_IHRE AUFGABEN_
**A.** Wie gelangten die Leipziger Ermittler laut dem Text über den Fall Maximilian S. an die Serverzugänge?
**B.** Führen Sie den Text über den Fall Maximilian S. im Anschluss an seinen letzten Satz fort.

Es waren zwei kleine Fehler, die Maximilian schließlich zum Verhängnis wurden und die Leipziger Polizei auf seine Spur brachten: Zum einen frankierte er manche seiner Sendungen nicht ausreichend, weshalb es in einem Leipziger Postzentrum zu einer Häufung von Rückläufern mit auffälligem Inhalt kam. Und zum anderen nutzte Maximilian S. zum Versand immer dieselbe Packstation, die sich nur unweit von seinem Haus befand:

Zu der Packstation 145—die videoüberwacht wurde—ließ er sich per Taxi fahren, das er mit einem Handy bestellte, welches er exklusiv für diese Fahrten benutzte. Mehr als ein Dutzend Mobiltelefone und zwei Dutzend SIM-Karten wurden in seinem Zimmer sichergestellt—ein unglaublicher Organisationsaufwand, der mit dem Umfang des Geschäftsvolumens stetig anstieg. Unter welchem Druck der Dealer gestanden haben muss, kann man sich nur schwer vorstellen.

Dieses Bild schalteten die Leipziger Ermittler wenige Tage nach der Festnahme auf der Website von Shiny Flakes. An die Serverzugänge waren sie gekommen, weil nicht alle beschlagnahmten Festplatten verschlüsselt waren.

_BEREITGESTELLTE ANGABEN_
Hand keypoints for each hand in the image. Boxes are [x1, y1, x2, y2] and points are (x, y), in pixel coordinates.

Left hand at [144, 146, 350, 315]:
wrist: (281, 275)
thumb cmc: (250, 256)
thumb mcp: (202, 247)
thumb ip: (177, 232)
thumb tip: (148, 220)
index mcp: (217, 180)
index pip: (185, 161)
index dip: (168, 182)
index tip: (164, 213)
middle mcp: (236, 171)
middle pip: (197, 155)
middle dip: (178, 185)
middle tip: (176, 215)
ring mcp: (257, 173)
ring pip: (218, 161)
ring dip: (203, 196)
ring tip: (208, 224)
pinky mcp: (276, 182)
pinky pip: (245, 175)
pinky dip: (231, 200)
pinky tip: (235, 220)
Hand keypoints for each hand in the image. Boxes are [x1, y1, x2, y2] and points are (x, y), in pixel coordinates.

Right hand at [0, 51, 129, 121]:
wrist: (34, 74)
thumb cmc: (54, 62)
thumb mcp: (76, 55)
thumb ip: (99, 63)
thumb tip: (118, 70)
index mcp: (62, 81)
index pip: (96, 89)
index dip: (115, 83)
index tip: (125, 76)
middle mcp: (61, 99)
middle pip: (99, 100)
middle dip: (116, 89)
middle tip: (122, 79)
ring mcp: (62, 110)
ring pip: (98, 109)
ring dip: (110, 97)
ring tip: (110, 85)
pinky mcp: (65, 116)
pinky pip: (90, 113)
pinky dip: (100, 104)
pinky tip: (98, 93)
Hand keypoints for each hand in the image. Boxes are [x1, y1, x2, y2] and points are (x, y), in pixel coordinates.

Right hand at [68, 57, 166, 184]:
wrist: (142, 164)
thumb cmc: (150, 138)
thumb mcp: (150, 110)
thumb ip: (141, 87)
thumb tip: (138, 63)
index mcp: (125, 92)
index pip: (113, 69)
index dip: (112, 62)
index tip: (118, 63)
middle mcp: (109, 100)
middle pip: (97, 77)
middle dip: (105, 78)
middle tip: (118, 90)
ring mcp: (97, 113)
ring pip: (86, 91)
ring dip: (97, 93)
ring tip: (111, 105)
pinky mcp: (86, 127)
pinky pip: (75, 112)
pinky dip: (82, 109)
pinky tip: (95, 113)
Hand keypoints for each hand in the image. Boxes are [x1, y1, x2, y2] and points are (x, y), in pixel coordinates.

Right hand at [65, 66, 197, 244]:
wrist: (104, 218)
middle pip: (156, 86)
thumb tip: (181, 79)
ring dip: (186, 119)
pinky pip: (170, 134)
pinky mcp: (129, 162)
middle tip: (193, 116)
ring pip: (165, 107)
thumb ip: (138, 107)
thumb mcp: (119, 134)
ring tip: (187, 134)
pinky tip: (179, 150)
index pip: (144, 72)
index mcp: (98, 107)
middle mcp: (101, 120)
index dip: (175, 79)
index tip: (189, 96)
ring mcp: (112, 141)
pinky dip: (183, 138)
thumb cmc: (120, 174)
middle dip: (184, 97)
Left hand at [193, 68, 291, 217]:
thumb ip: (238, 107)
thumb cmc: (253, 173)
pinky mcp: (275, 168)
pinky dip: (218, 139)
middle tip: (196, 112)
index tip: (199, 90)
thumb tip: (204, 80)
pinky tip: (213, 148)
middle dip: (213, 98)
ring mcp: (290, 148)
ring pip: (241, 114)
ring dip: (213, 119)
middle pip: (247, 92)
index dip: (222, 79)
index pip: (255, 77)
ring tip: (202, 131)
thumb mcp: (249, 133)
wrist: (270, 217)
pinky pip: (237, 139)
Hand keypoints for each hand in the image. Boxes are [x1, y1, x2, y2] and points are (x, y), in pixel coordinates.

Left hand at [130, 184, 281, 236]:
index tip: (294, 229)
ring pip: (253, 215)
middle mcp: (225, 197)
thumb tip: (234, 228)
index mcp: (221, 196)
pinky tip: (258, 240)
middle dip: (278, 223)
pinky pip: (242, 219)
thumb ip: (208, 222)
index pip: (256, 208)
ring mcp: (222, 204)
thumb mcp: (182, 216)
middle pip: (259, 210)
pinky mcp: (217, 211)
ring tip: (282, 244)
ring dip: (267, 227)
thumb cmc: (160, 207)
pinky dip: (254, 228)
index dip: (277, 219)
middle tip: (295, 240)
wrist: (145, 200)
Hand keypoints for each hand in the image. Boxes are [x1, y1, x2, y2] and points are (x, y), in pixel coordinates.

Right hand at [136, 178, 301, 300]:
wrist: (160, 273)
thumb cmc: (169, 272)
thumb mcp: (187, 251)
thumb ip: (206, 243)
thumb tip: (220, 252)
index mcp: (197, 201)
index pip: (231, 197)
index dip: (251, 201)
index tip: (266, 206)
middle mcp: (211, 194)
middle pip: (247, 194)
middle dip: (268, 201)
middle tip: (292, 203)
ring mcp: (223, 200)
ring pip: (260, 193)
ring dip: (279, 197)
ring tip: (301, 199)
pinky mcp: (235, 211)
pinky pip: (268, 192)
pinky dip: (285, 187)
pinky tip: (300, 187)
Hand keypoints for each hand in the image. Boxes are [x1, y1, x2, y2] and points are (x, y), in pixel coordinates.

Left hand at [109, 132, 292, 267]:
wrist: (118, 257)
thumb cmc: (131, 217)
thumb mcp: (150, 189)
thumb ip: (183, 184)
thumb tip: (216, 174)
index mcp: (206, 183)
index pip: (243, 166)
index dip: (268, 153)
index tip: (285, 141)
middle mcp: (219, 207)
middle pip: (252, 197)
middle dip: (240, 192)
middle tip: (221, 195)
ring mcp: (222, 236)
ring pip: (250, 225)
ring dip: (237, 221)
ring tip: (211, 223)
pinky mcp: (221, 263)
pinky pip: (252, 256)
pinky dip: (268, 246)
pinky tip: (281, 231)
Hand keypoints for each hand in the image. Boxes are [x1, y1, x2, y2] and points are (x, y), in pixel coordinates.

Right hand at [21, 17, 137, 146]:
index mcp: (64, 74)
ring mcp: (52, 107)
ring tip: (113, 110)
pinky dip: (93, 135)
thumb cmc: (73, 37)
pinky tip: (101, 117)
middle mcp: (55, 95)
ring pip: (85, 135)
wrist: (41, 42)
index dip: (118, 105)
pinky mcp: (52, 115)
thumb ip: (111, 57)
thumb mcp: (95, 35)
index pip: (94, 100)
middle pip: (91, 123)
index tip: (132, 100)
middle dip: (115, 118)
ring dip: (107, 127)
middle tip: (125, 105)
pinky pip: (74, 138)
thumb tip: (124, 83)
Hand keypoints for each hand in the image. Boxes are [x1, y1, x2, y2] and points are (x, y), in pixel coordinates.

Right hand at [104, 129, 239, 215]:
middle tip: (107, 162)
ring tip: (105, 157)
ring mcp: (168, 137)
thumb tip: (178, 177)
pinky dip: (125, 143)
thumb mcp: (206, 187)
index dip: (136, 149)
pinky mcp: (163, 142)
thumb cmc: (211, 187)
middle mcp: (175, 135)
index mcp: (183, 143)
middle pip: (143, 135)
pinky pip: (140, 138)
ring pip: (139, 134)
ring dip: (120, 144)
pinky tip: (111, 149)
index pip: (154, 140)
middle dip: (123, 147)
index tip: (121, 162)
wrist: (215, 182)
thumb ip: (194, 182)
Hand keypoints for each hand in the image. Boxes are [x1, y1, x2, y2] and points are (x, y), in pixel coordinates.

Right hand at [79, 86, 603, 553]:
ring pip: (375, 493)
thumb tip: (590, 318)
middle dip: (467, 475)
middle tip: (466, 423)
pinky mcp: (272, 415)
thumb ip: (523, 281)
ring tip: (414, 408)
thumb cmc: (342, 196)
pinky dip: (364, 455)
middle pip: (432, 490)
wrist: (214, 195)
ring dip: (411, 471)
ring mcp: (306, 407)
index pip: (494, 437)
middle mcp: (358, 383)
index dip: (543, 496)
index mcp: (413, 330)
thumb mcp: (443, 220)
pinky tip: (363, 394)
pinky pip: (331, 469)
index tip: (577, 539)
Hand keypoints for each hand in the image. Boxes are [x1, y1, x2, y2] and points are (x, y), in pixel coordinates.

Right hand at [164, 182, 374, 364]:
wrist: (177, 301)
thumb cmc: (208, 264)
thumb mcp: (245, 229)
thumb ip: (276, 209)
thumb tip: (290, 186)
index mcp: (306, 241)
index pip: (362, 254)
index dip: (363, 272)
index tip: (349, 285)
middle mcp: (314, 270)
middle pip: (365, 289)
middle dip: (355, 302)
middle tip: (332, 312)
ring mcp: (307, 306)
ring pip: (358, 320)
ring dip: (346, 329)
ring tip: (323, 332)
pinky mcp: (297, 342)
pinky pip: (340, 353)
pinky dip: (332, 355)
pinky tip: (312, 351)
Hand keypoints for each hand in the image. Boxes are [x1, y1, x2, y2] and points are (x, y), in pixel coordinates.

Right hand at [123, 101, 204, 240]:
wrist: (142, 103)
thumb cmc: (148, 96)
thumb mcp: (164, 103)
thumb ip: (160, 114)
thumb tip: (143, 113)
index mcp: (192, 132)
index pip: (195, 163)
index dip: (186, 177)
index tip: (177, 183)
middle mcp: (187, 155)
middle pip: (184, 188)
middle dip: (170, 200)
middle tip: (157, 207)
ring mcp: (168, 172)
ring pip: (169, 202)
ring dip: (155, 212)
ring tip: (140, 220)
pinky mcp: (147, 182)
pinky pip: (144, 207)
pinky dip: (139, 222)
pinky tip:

_ERGEBNISSE_
**A.** Nicht alle beschlagnahmten Festplatten waren verschlüsselt.

**B.**
Den Ermittlern erschloss sich die ganze Dimension des Falls erst, als sie Maximilian S. in seinem Kinderzimmer festnahmen—in den Regalen ringsherum stapelten sich sauber sortiert zahlreiche Drogen. Der Zugriff erfolgte kurz nach einer Lieferungsübergabe mit einem 51-jährigen Kurier, den Maximilian S. auf einem Parkplatz in der Nähe seiner Wohnung im Leipziger Norden getroffen hatte. (Der Lieferant ist bereits zu 5 Jahren und 10 Monaten Gefängnis verurteilt worden.)

Ob Maximilian nach seiner Entlassung tatsächlich völlig mittellos dasteht, ist trotz der polizeilichen Beschlagnahmungen nicht gesagt: Auf zwei der Bitcoin-Wallets hat die Polizei nach wie vor keinen Zugriff und kann deshalb den Kontostand nicht einsehen; sein Anwalt Stefan Costabel behauptet jedoch, beide Krypto-Wallets seien leer. Richter Göbel allerdings zeigte sich davon nicht restlos überzeugt: „Da muss ja noch was sein in den ganzen unknackbaren Wallets."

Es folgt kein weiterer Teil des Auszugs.